- Exercise 1: From the piece on wigs and the human hair trade, set down the passage that begins at the words "Anytime I read" and stops after the words "just really convenient.".
- Exercise 2: In the piece on wigs and the human hair trade, what share of Nigerian women still turn to wigs?
- Exercise 3: Write what comes next in the piece on wigs and the human hair trade, picking up after its final sentence.

- Document section:
◇ ◇ ◇ ◇
The other day, I stumbled upon a very interesting article on The Economist on how Nigeria fuels the global demand for human hair. According to the article, Nigeria shipped more than 3,600 tonnes of hair in 2018. A hair trader in Myanmar, the world’s fourth largest hair exporting country said he knows when the economy is bad because more women turn up at his shop to sell their tresses.
Anytime I read these articles or watch documentaries of how poor women sell their hair so that we can wear them in Nigeria, I will be honest it makes me feel really bad. On the other hand, it is an economic opportunity for these women. This world is unfair.
The simple reason why most people wear wigs in Nigeria is that it is very convenient. You put it on to work/school and when you get home you remove it. But why is our own hair not convenient? The truth is many of us were not taught to love our hair from the start. We always had to “make” our hair. As children we made our hair for special occasions like Christmas, we braided with extensions or put relaxers on our hair. Although the natural hair movement is thriving in Lagos, wigs are still what 90% of Nigerian women turn to, including those who are natural. It is just really convenient.
◇ ◇ ◇ ◇
- Data records:
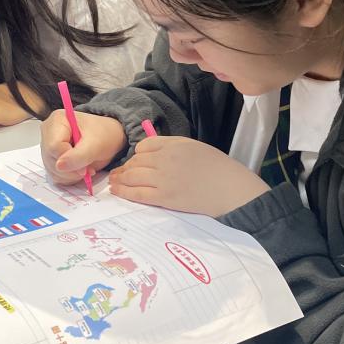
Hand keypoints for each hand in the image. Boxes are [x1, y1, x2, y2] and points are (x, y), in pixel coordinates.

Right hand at [41, 110, 126, 185]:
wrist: (109, 138)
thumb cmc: (104, 135)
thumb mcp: (96, 145)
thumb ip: (78, 156)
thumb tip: (59, 166)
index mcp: (57, 120)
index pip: (53, 146)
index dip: (68, 160)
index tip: (85, 167)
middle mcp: (48, 133)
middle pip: (50, 159)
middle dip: (71, 170)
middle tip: (87, 168)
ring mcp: (48, 147)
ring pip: (51, 170)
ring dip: (71, 175)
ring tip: (85, 168)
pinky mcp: (51, 159)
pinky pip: (55, 175)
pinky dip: (69, 178)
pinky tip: (79, 170)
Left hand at [108, 136, 269, 215]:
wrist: (230, 189)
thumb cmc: (218, 168)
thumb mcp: (195, 147)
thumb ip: (172, 146)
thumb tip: (149, 151)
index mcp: (174, 145)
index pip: (145, 146)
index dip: (137, 155)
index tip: (135, 161)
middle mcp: (165, 160)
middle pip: (136, 162)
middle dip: (125, 168)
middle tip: (117, 174)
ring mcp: (164, 179)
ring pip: (133, 177)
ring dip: (120, 179)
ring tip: (113, 182)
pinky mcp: (165, 198)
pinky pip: (138, 194)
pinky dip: (125, 192)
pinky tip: (117, 191)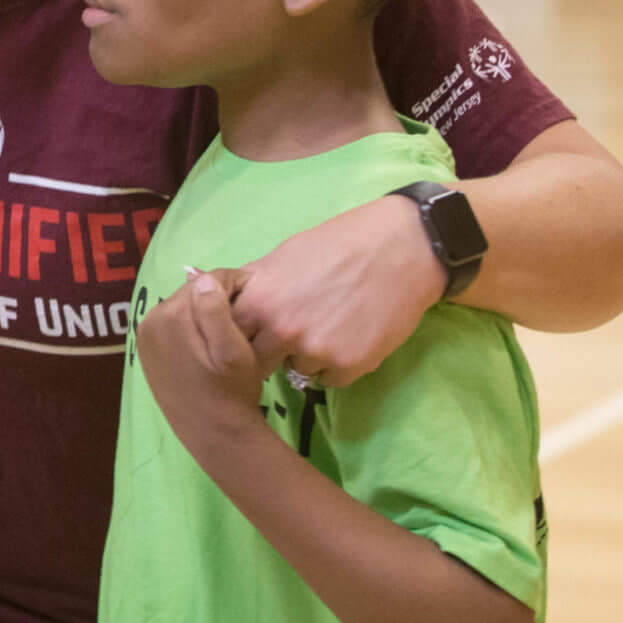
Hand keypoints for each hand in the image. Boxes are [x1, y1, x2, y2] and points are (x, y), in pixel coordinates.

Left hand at [137, 268, 265, 448]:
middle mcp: (151, 320)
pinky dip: (188, 326)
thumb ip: (215, 309)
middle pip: (190, 293)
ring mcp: (145, 337)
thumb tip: (205, 279)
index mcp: (171, 315)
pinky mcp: (147, 351)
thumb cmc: (232, 390)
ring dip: (202, 311)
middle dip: (216, 297)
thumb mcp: (233, 348)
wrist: (214, 433)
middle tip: (243, 310)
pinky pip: (170, 325)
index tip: (254, 291)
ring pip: (181, 308)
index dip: (233, 282)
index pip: (205, 281)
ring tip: (227, 326)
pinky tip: (206, 342)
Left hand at [229, 193, 440, 387]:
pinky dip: (337, 364)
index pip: (228, 336)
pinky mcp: (350, 366)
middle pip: (257, 362)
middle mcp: (282, 331)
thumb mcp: (281, 257)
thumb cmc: (336, 244)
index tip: (251, 330)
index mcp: (259, 302)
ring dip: (305, 356)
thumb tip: (225, 298)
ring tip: (328, 325)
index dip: (239, 334)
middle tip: (288, 332)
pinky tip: (349, 336)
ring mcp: (316, 352)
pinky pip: (330, 378)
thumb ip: (253, 286)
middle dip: (267, 351)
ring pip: (296, 370)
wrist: (398, 249)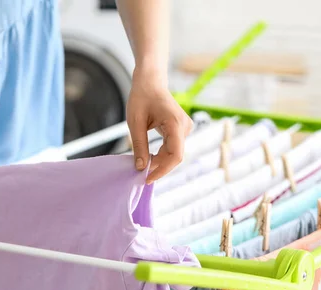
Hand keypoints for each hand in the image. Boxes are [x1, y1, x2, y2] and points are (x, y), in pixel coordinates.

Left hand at [127, 67, 192, 184]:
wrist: (150, 81)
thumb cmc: (141, 97)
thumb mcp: (135, 123)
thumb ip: (139, 146)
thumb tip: (141, 168)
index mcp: (176, 124)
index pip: (175, 156)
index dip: (162, 170)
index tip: (147, 179)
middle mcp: (185, 127)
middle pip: (175, 156)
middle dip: (159, 166)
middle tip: (141, 172)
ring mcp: (185, 128)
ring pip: (174, 153)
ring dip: (159, 161)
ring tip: (143, 163)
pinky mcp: (181, 129)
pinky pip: (173, 147)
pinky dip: (162, 154)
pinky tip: (150, 156)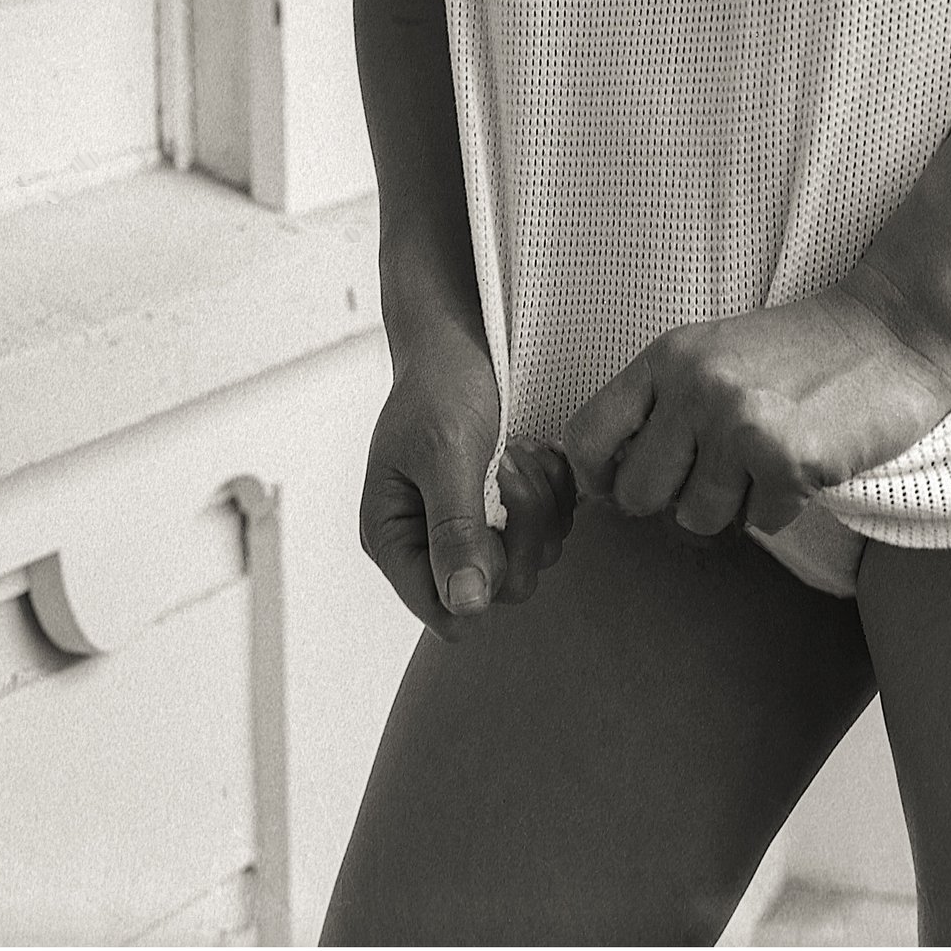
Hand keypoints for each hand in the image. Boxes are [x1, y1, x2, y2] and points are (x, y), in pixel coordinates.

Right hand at [357, 328, 576, 640]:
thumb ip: (454, 530)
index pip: (445, 613)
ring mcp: (472, 530)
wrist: (462, 338)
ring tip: (518, 449)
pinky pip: (552, 531)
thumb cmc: (441, 385)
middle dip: (520, 524)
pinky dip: (555, 491)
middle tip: (508, 462)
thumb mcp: (445, 451)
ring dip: (541, 501)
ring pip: (535, 559)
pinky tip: (535, 452)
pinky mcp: (506, 513)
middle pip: (501, 588)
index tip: (491, 510)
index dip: (484, 576)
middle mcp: (430, 545)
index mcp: (395, 538)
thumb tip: (465, 606)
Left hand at [560, 284, 950, 539]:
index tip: (625, 482)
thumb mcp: (713, 353)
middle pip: (637, 495)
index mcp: (668, 356)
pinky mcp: (787, 458)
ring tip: (768, 455)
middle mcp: (694, 386)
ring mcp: (739, 422)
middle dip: (673, 499)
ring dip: (734, 504)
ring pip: (697, 518)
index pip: (586, 437)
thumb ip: (664, 403)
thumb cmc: (802, 350)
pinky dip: (783, 505)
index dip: (598, 475)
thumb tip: (611, 480)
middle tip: (720, 471)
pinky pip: (760, 523)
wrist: (894, 330)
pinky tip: (805, 461)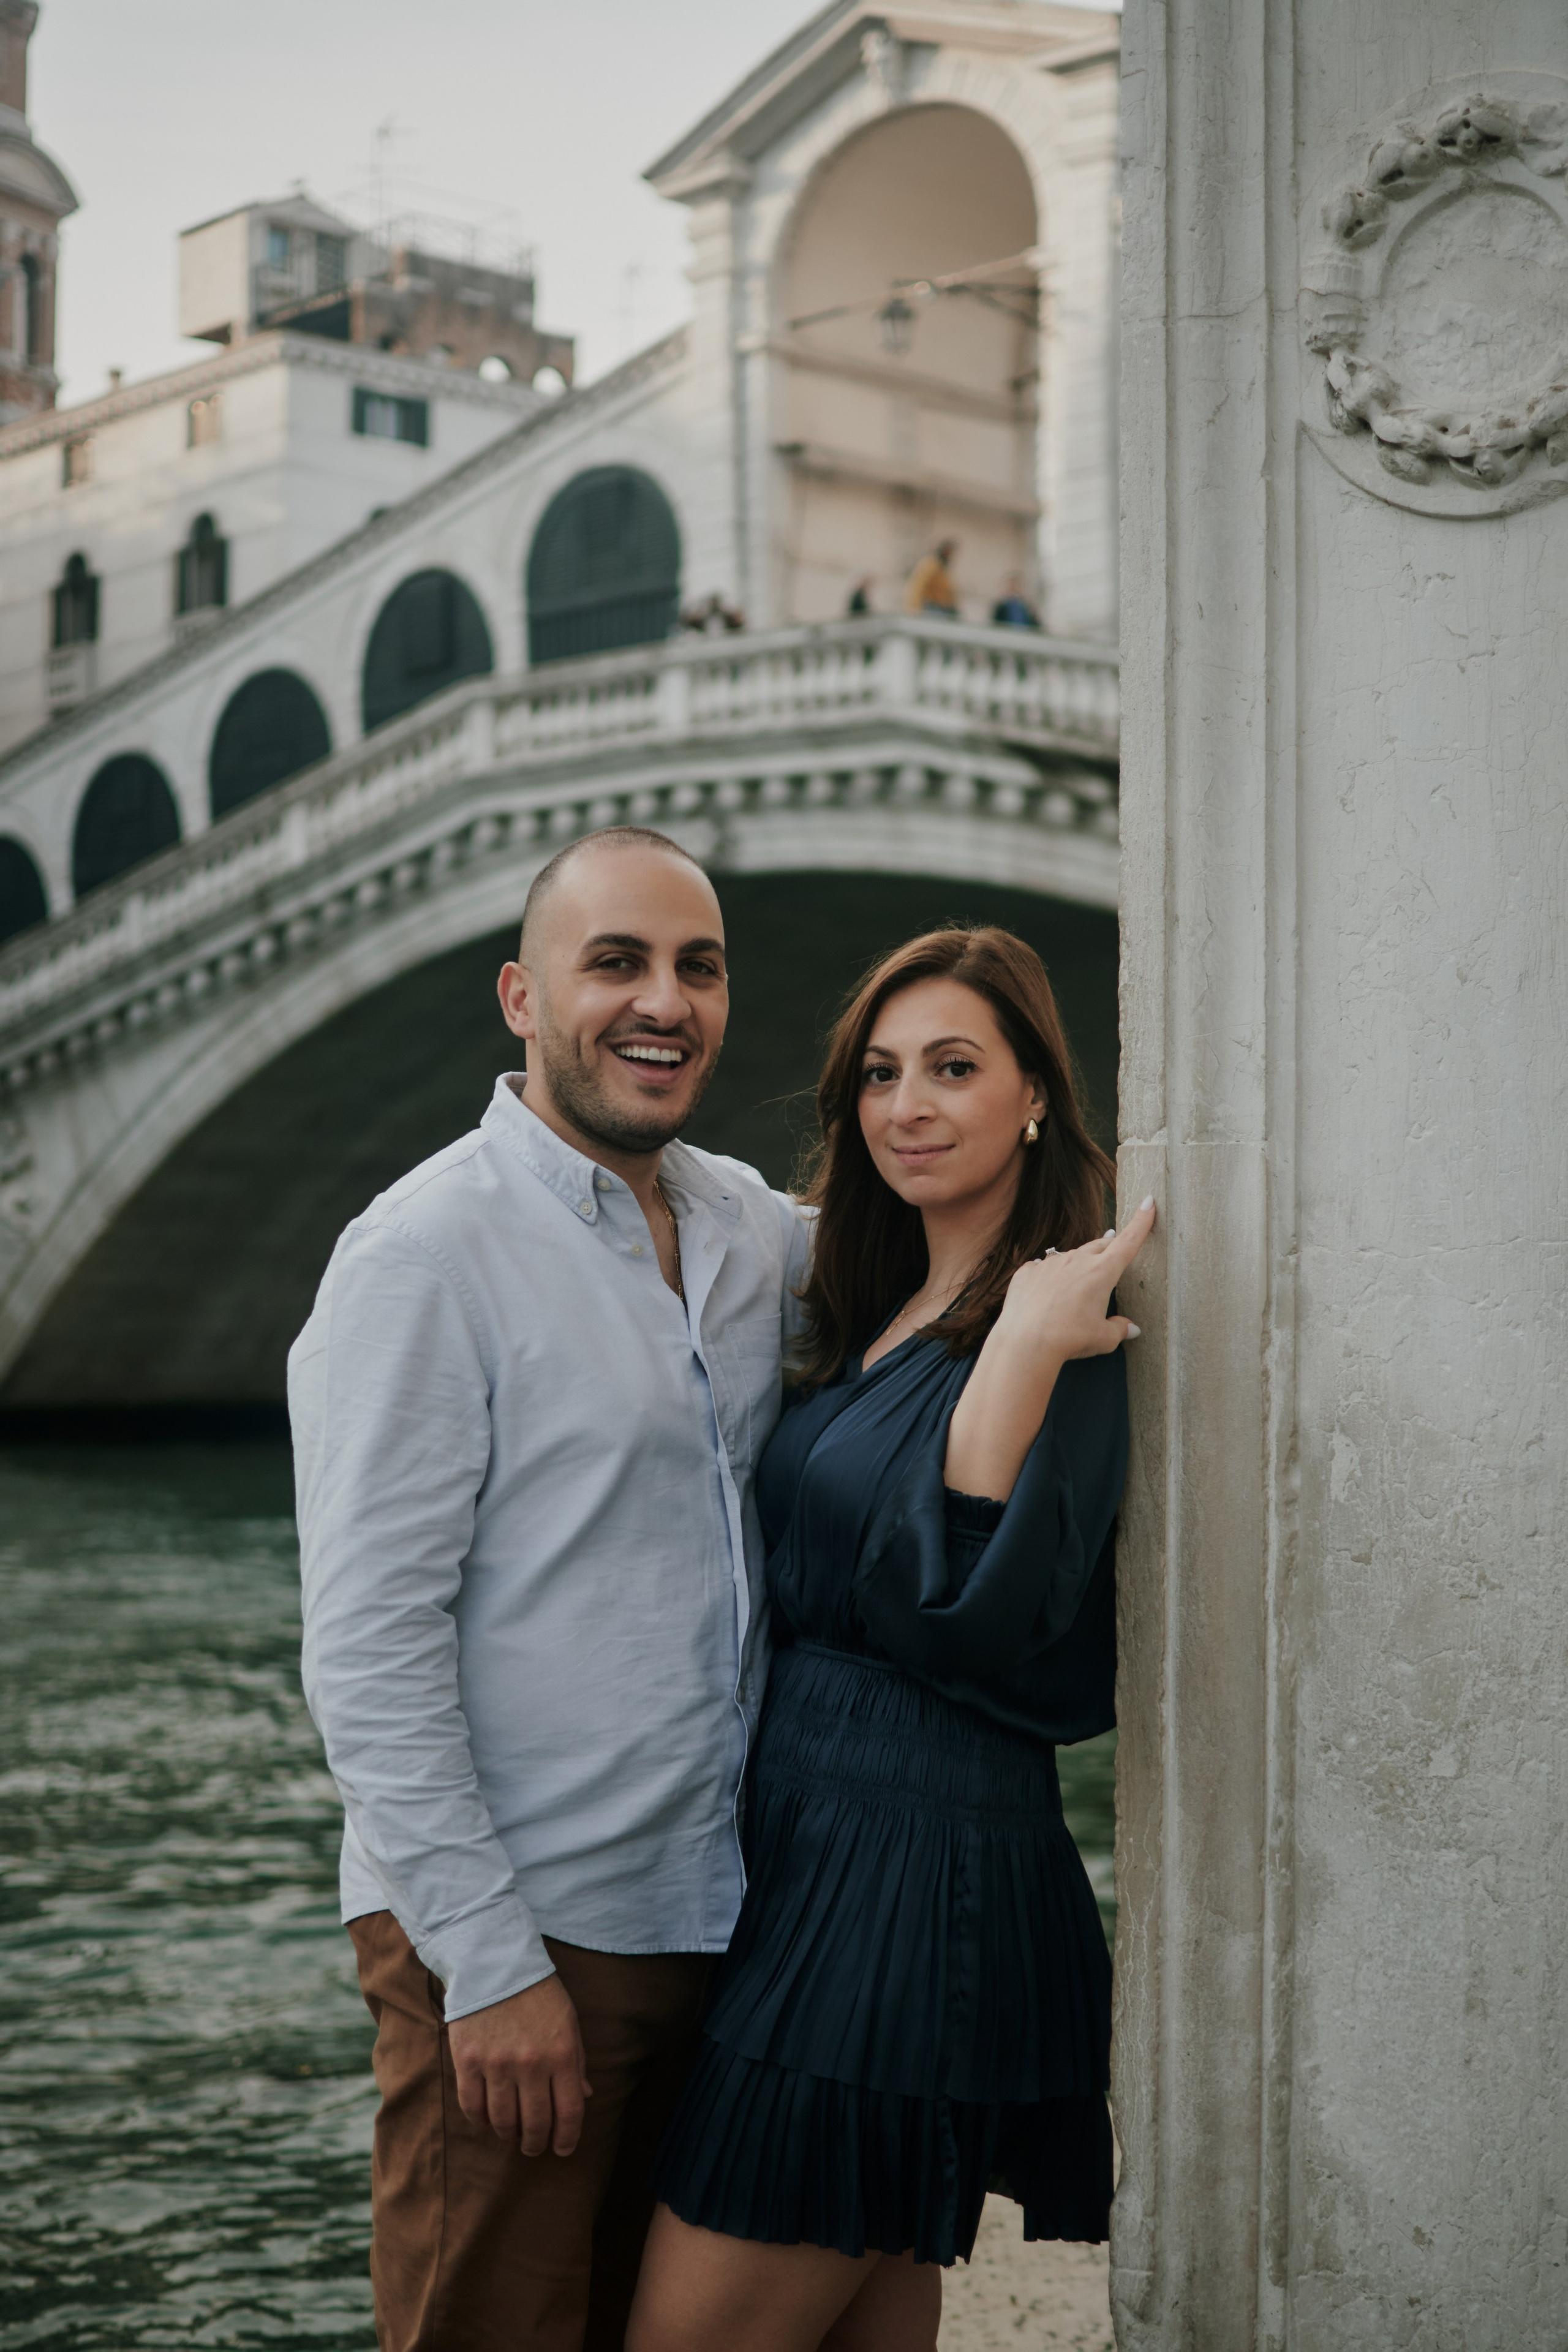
◇ ◇ ◇ ◇
- Reply 1:
Anytime I read these articles or watch documentaries of how poor women sell their hair so that we can wear them in Nigeria, I will be honest it makes me feel really bad. On the other hand, it is an economic opportunity for these women. This world is unfair.
The simple reason why most people wear wigs in Nigeria is that it is very convenient. You put it on to work/school and when you get home you remove it. But why is our own hair not convenient? The truth is many of us were not taught to love our hair from the start. We always had to “make” our hair. As children we made our hair for special occasions like Christmas, we braided with extensions or put relaxers on our hair. Although the natural hair movement is thriving in Lagos, wigs are still what 90% of Nigerian women turn to, including those who are natural. It is just really convenient.

- Reply 2: 90%, including those who are natural.

- Reply 3:
Nigerian institutions and private companies also frown at our natural hair. Those who wants to carry and style their natural hair, are discouraged from it. This is in addition to learning how to manage our type of hair in adulthood. In the end most people succumb to the pressure and just wear wigs or fix human hair. A friend recently went for a job interview with her natural hair in Lagos and the first thing they asked her was “is this is the hair she wants to carry to work?”
I am not preaching that we should all go natural and dump wigs and human hair, no, because I, too I have owned wigs in the past. I mean, I saved money month by month to buy a bundle. But I have been thinking, is it really the convenience of wigs that makes us spend so much money buying hair, or have we embodied European standards of beauty? Have we gotten so used to defining beauty only with long hair? Wig has even become a social status thing for us! Why do people say our natural hair is not professional? Why do we have to “fix” our hair for weddings and special occasions, what is wrong with our hair? I don’t have the answers dear readers. If you do, please leave a comment for us.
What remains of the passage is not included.